Actually atoms (or nuclei, etc) don't strictly "go on forever" - there is just a very low probability that a particle in an isolated (or for practical purposes, isolated) atom or molecule will escape the energy well, in the absence of perturbations such as applied electromagnetic fields.
To give a concrete example, the half life before an alpha particle is expected to escape the nucleus of a uranium atom is about 4.5 billion years, yet the solution of the wave equation for the nucleus shows that the natural frequency of the particle in the nucleus is on the order of 1e22 hertz. But to penetrate the potential barrier and escape involves a decaying exponential that's so minuscule that an escape event rarely happens in spite of the seemingly stupefying number of "cycles" the particle will make in all that time.
It is remarkable that the laws of physics are structurally stable enough for so many "cycles" to repeat without the physical constants "drifting"... don't ask me why that is!
Incidentally, electrons don't really have a well defined trajectory due to Heisenberg's inequalities. You can't ever know the position and momentum simultaneously accurately enough to define one, and what is worse, you can't even distinguish identical particles since to do so requires a well defined trajectory. All that remains is the joint wave function, or state vector, for the electrons and other particles making up an atomic system such as an "isolated" atom or molecule.

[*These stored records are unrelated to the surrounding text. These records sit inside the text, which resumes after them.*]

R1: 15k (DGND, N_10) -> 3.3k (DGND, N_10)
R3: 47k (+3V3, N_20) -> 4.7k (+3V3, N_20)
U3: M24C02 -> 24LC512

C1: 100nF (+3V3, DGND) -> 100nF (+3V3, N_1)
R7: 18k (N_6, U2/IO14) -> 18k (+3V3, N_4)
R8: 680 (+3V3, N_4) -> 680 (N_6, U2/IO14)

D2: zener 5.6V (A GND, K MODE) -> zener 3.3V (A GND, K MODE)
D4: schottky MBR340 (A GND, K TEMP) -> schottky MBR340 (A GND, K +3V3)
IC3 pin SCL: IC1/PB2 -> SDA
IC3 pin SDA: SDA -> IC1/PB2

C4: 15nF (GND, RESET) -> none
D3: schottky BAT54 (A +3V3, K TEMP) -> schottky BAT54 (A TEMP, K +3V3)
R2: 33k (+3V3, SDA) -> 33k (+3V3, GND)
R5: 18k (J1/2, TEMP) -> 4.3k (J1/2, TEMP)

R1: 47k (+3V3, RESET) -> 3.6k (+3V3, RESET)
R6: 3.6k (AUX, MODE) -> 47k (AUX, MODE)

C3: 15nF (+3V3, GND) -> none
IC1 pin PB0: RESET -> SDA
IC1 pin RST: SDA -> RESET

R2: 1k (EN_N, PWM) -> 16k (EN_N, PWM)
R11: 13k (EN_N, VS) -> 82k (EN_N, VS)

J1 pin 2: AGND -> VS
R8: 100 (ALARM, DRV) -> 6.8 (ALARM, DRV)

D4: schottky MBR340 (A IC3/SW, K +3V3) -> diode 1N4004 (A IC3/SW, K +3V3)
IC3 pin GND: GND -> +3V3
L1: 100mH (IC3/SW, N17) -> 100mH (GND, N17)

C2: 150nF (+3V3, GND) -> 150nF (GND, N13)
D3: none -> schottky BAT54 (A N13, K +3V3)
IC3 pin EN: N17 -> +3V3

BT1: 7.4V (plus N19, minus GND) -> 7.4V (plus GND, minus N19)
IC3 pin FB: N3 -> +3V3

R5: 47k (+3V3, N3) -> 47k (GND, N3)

Actually, despite the fact that particles are indistinguishable, the spin does determine how they interact. Spin 1 particles like photons obey Bose-Einstein statistics, and any exchange of a a pair of such particles leaves the state unchanged, whereas electrons with spin 1/2 obey Fermi statistics; swapping any two negates the wave function, which implies that no two are ever in the same state. It would require a long digression about Clifford algebras and the Dirac equation to even really begin to justify that, but it's an observed reality. |